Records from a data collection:
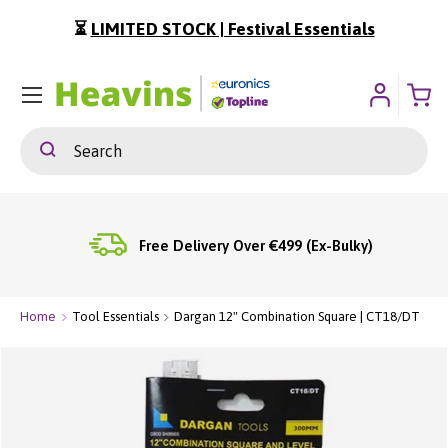
⏳
LIMITED STOCK | Festival Essentials
ip To Content
Menu
Search
Search
Free Delivery Over €499 (Ex-Bulky)
Home
Tool Essentials
Dargan 12" Combination Square | CT18/DT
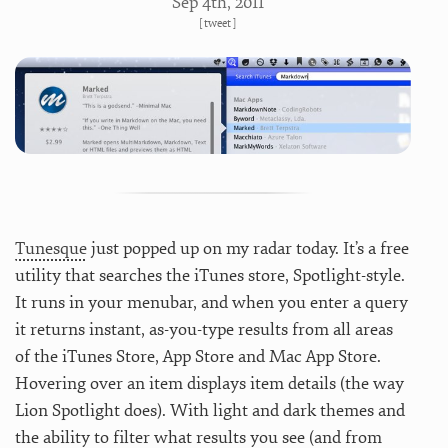
Sep 4
th
, 2011
[
tweet
]
Tunesque
just popped up on my radar today. It’s a free
utility that searches the iTunes store, Spotlight-style.
It runs in your menubar, and when you enter a query
it returns instant, as-you-type results from all areas
of the iTunes Store, App Store and Mac App Store.
Hovering over an item displays item details (the way
Lion Spotlight does). With light and dark themes and
the ability to filter what results you see (and from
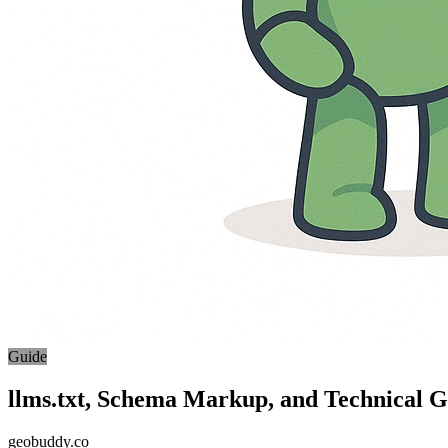
Guide
llms.txt, Schema Markup, and Technical
geobuddy.co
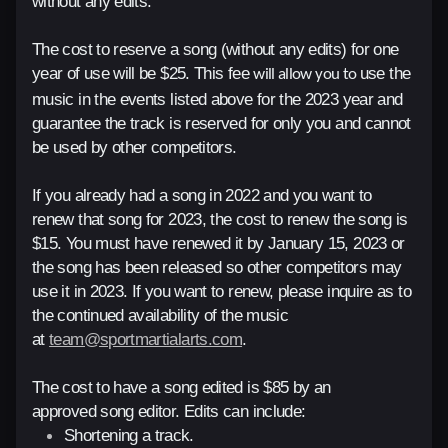
without any edits.
The cost to reserve a song (without any edits) for one
year of use will be $25. This fee
use the
will allow you to
music in the events listed above for the 2023 year and
guarantee the track is reserved for only you and cannot
be used by other competitors.
If you already
had a song in 2022 and you want to
renew that song for 2023, the cost to renew the song is
$15. You must have renewed it by January 15, 2023 or
the song has
been released so other competitors may
use it in 2023. If you want to renew, please inquire as to
the continued availability of the music
at
team@sportmartialarts.com
.
The cost to have a song edited is $85 by an
approved song editor. Edits can include:
Shortening a track.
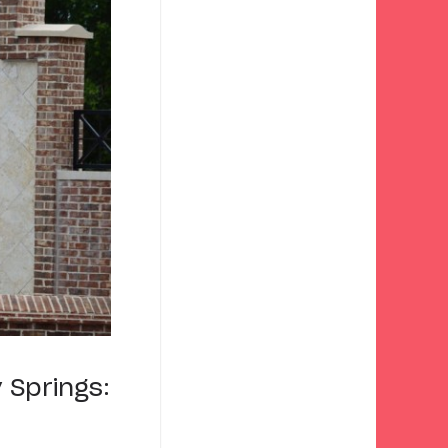
 Springs:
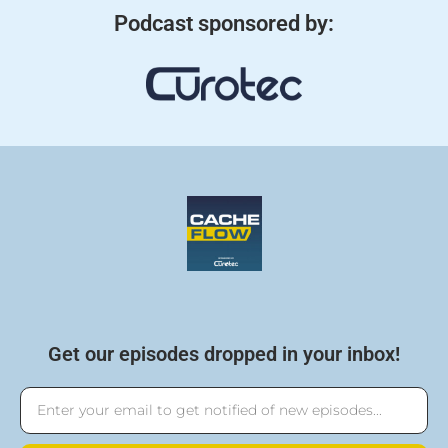
Podcast sponsored by:
Get our episodes dropped in your inbox!
Email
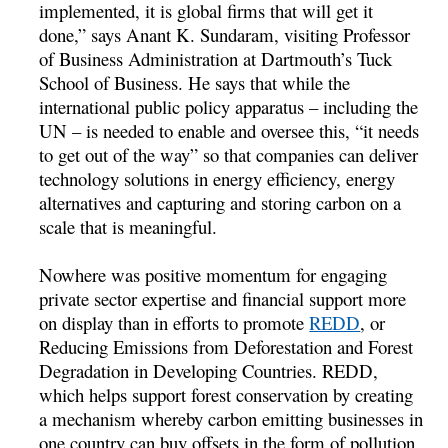
implemented, it is global firms that will get it
done,” says Anant K. Sundaram, visiting Professor
of Business Administration at Dartmouth’s Tuck
School of Business. He says that while the
international public policy apparatus – including the
UN – is needed to enable and oversee this, “it needs
to get out of the way” so that companies can deliver
technology solutions in energy efficiency, energy
alternatives and capturing and storing carbon on a
scale that is meaningful.
Nowhere was positive momentum for engaging
private sector expertise and financial support more
on display than in efforts to promote
REDD
, or
Reducing Emissions from Deforestation and Forest
Degradation in Developing Countries. REDD,
which helps support forest conservation by creating
a mechanism whereby carbon emitting businesses in
one country can buy offsets in the form of pollution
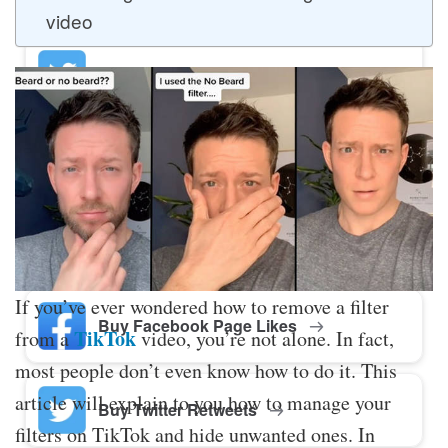
video
Buy Twitter Likes
Buy YouTube Comments
Buy Facebook Views
If you’ve ever wondered how to remove a filter
Buy Facebook Page Likes
TikTok
from a
video, you’re not alone. In fact,
most people don’t even know how to do it. This
article will explain to you how to manage your
Buy Twitter Retweets
filters on TikTok and hide unwanted ones. In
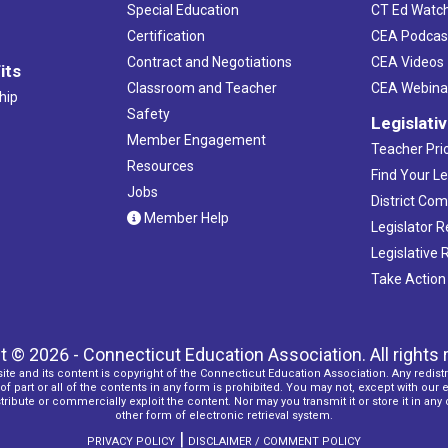
Special Education
CT Ed Watc
Certification
CEA Podcas
Contract and Negotiations
CEA Videos
its
Classroom and Teacher
CEA Webina
hip
Safety
Legislati
Member Engagement
Teacher Prio
Resources
Find Your Le
Jobs
District Co
Member Help
Legislator 
Legislative
Take Action
t © 2026 - Connecticut Education Association. All rights 
ite and its content is copyright of the Connecticut Education Association. Any redistr
f part or all of the contents in any form is prohibited. You may not, except with our 
ribute or commercially exploit the content. Nor may you transmit it or store it in any
other form of electronic retrieval system.
|
PRIVACY POLICY
DISCLAIMER / COMMENT POLICY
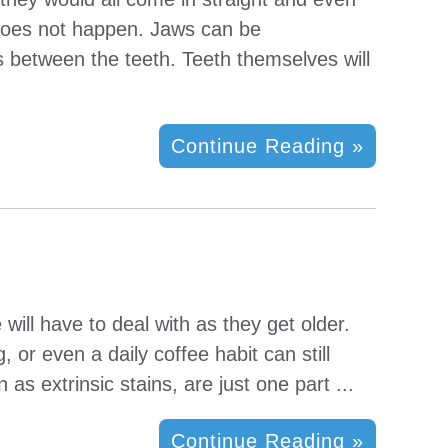
 does not happen. Jaws can be
s between the teeth. Teeth themselves will
Continue Reading »
will have to deal with as they get older.
 or even a daily coffee habit can still
as extrinsic stains, are just one part ...
Continue Reading »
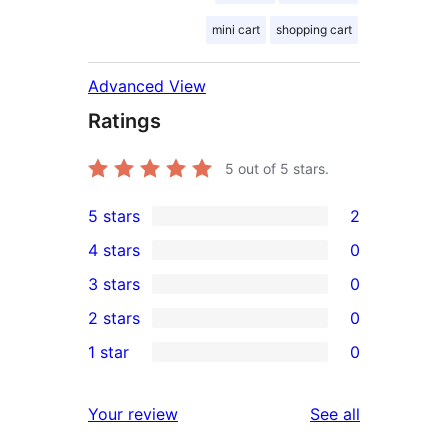
mini cart
shopping cart
Advanced View
Ratings
5
out of 5 stars.
5 stars
2
2
4 stars
0
5-
0
3 stars
0
star
4-
0
2 stars
0
reviews
star
3-
0
1 star
0
reviews
star
2-
0
reviews
star
1-
reviews
Your review
See all
reviews
star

Exercise brief: Look through the entries above and copy each line that has "part" in it.

Your response:
f part or all of the contents in any form is prohibited. You may not, except with our 
as extrinsic stains, are just one part ...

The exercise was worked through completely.